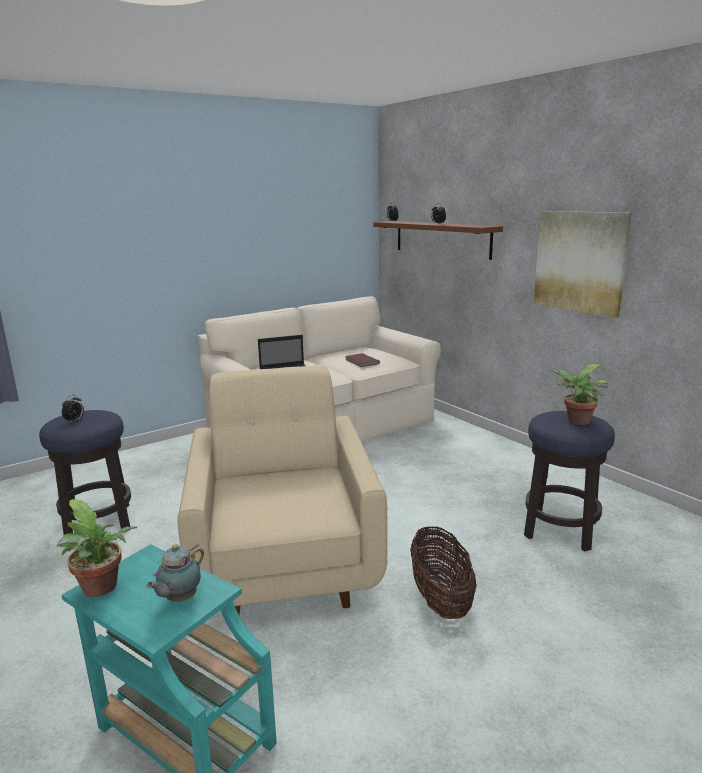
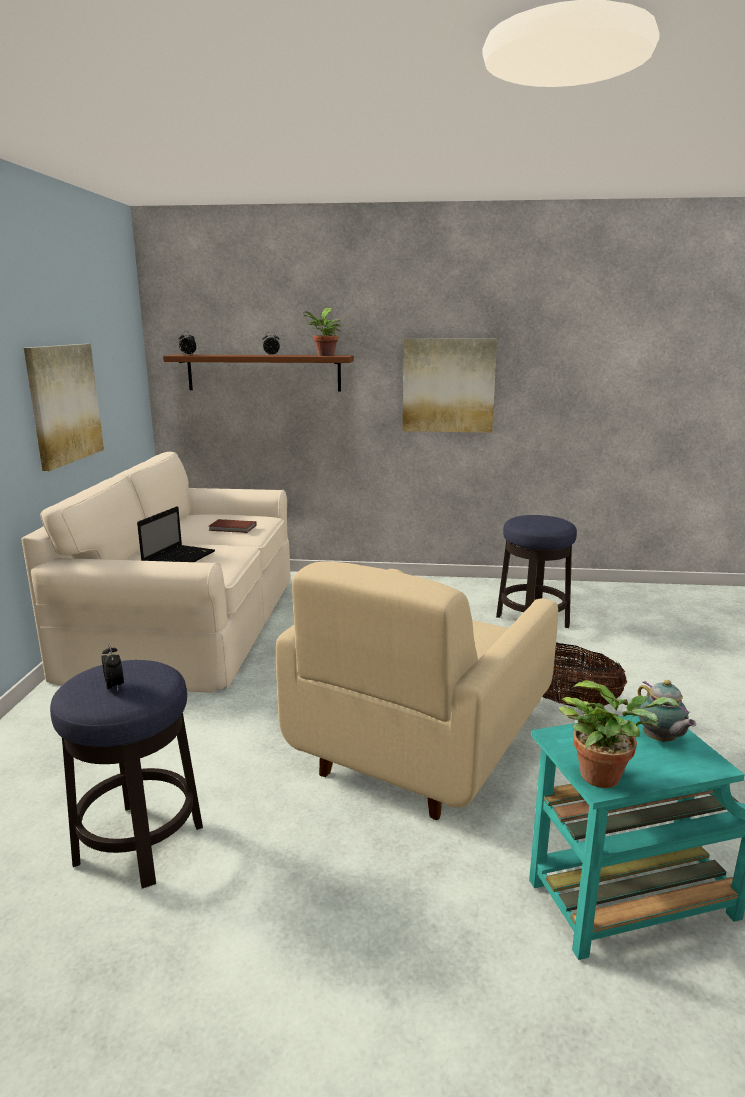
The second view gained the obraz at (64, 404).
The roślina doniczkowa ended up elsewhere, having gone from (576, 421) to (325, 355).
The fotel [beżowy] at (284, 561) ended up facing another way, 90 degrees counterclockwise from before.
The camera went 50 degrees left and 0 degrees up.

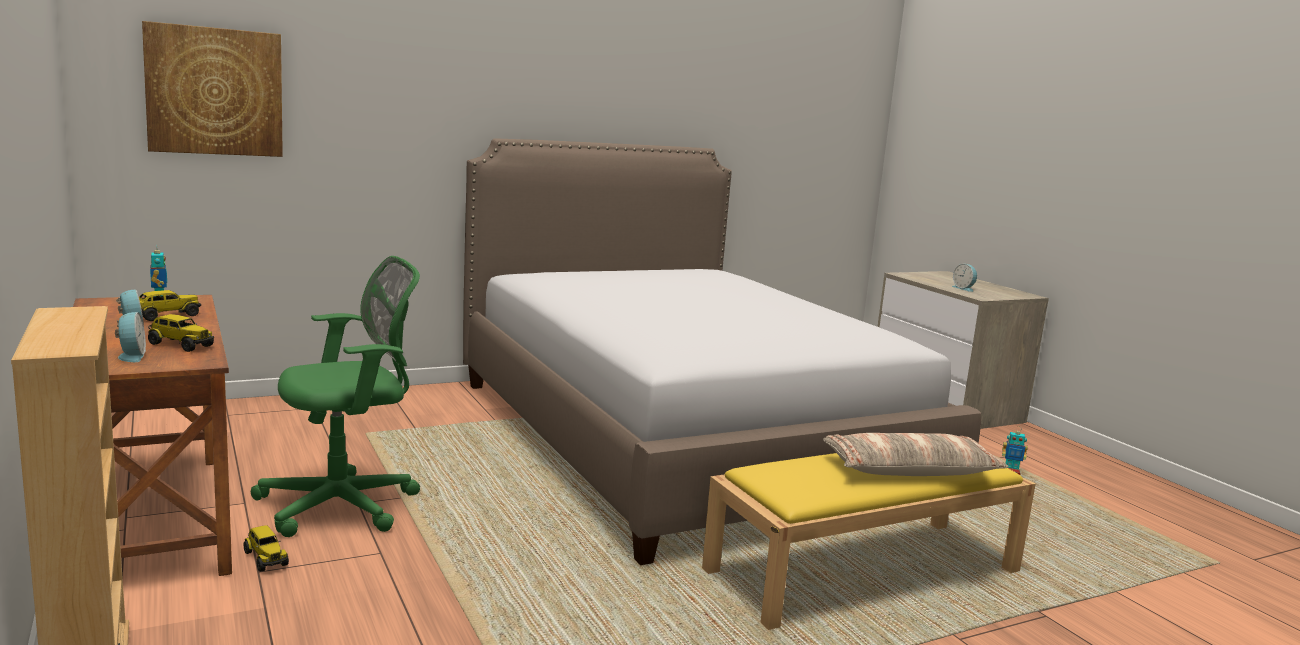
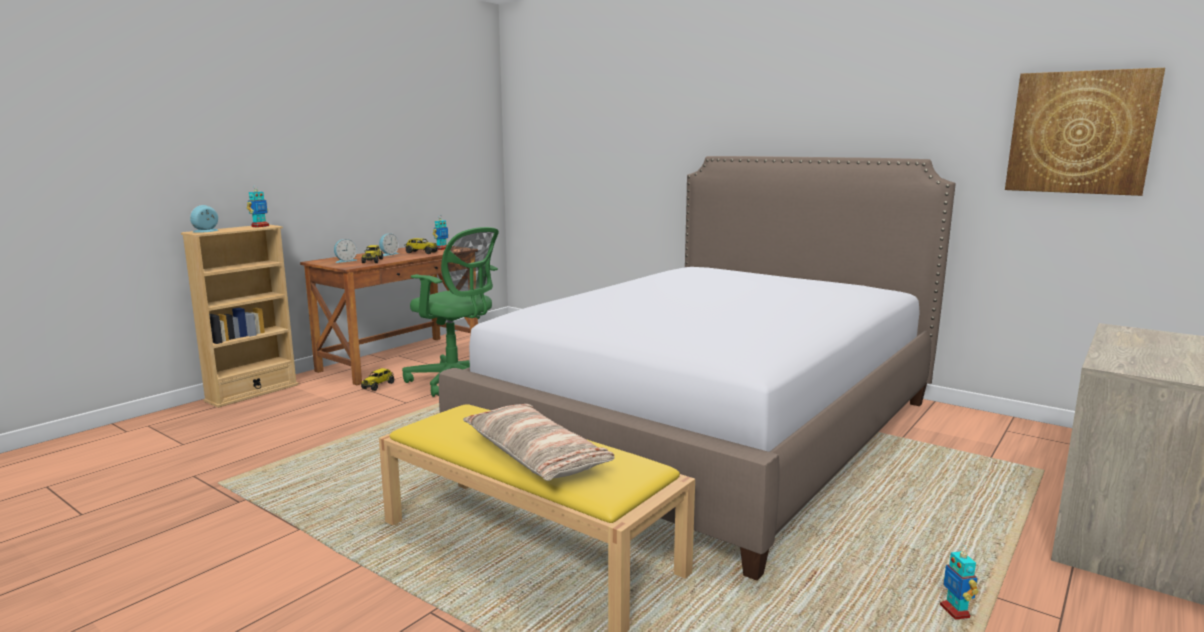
The second view gained the robot zabawkowy at (260, 226).
The obraz ended up elsewhere, having gone from (215, 91) to (1080, 132).
The budzik ended up elsewhere, having gone from (964, 288) to (207, 231).
The camera went 65 degrees right and 0 degrees up.

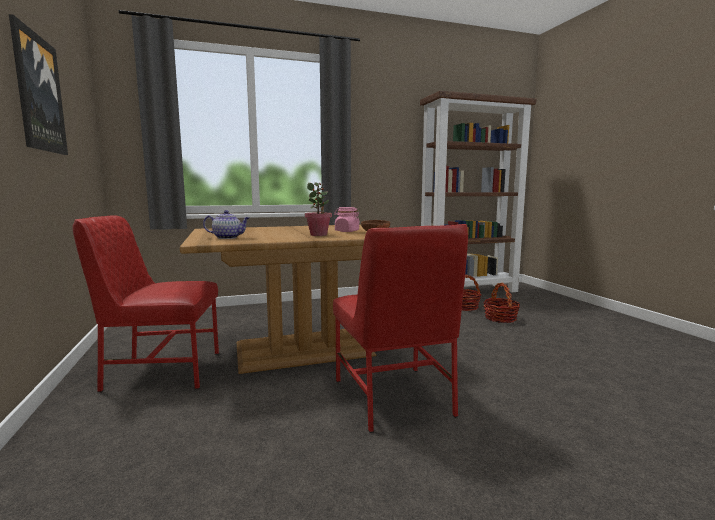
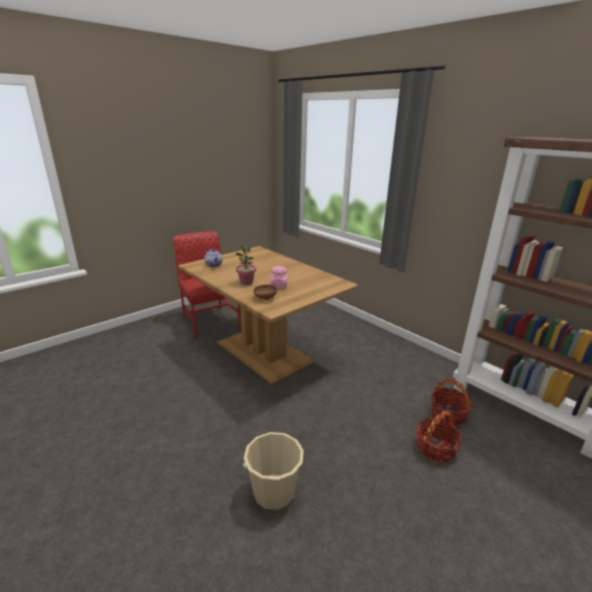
The second view lost the obraz at (38, 93).
The second view lost the krzesło [czerwony] at (394, 398).
The second view gained the wiadro [beżowy] at (274, 491).
The camera went 65 degrees right and 15 degrees up.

[Activity]: What is needed is an exact copy of each line from the top of the data above through the line containing "The fotel [beżowy]", with no pictures.

[Reply to the exercise]:
The second view gained the obraz at (64, 404).
The roślina doniczkowa ended up elsewhere, having gone from (576, 421) to (325, 355).
The fotel [beżowy] at (284, 561) ended up facing another way, 90 degrees counterclockwise from before.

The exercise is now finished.